For often used types it makes sense to define new types using the typing.NewType function. New type names should be capitalized.

Address = NewType('Address', bytes)

These type definitions can not be used for type comparisons. To make this possible always define a associated alias, which must start with T_.

T_Address = bytes

Solidity

For solidity we generally follow the style guide as shown in the solidity documentation with a few notable exceptions:

Variable Names

All variable name should be in snake case, just like in python. Function names on the other hand should be mixedCase. MixedCase is essentially like CamelCase but with the initial letter being a small letter. This helps us to easily determine which function calls are smart contract calls in the python code side.

function iDoSomething(uint awesome_argument) {
    doSomethingElse();
}

Documentation

Code should be documented. For docstrings the Google conventions are used.

Workflow

When developing a feature, or a bug fix you should always start by writting a test for it, or by modifying existing tests to test for your feature. Once you see that test failing you should implement the feature and confirm that all your new tests pass.

Afterwards you should open a Pull Request from your fork or feature branch against master. You will be given feedback from the core developers of raiden and you should try to incorporate that feedback into your branch. Once you do so and all tests pass your feature/fix will be merged.

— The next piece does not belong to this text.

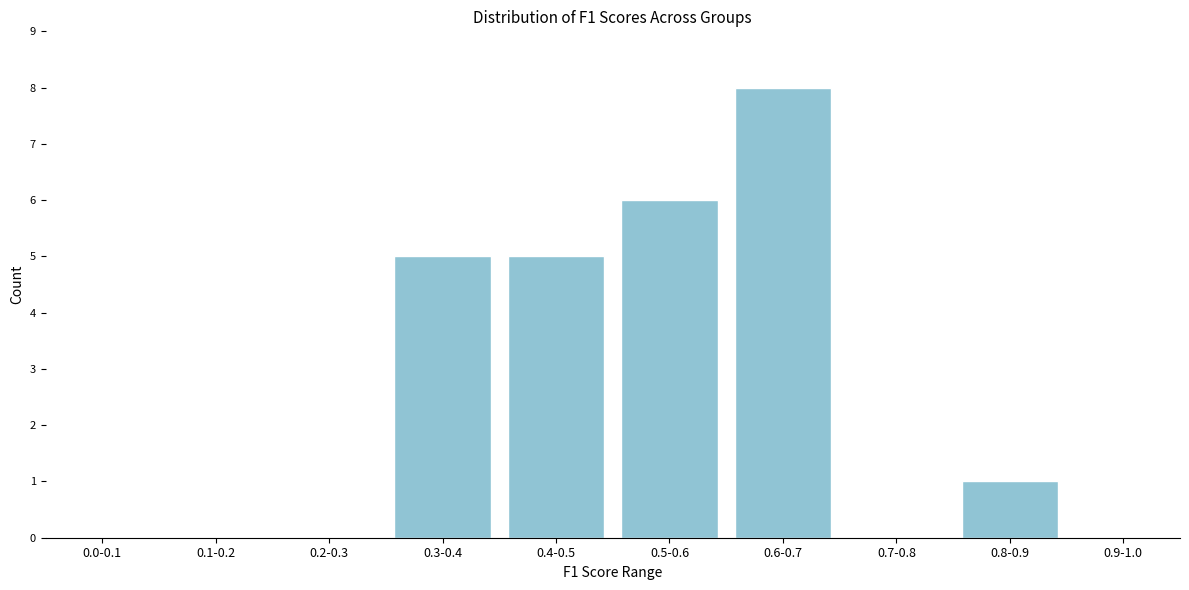

Reading left to right, list all the values displayed in this chart.

0.0-0.1=0	0.1-0.2=0	0.2-0.3=0	0.3-0.4=5	0.4-0.5=5	0.5-0.6=6	0.6-0.7=8	0.7-0.8=0	0.8-0.9=1	0.9-1.0=0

Contributing to other people's PRs

If you are a core developer of Raiden with write privileges to the repository then you can add commits or rebase to master any Pull Request by other people.

Let us take this PR as an example. The contributor has everything ready and all is looking good apart from a minor glitch. You can wait until he fixes it himself but you can always help him by contributing to his branch's PR:

git remote add hackaugusto [email protected]:hackaugusto/raiden.git
git fetch hackaugusto
git checkout travis_build

Right now you are working on the contributor's Pull Request. Make sure to coordinate to avoid any conflicts and always warn people beforehand if you are to work on their branch. Once you are done:

git commit -m "your additions"
git push hackaugusto travis_build

Congratulations, you have added to someone else's PR!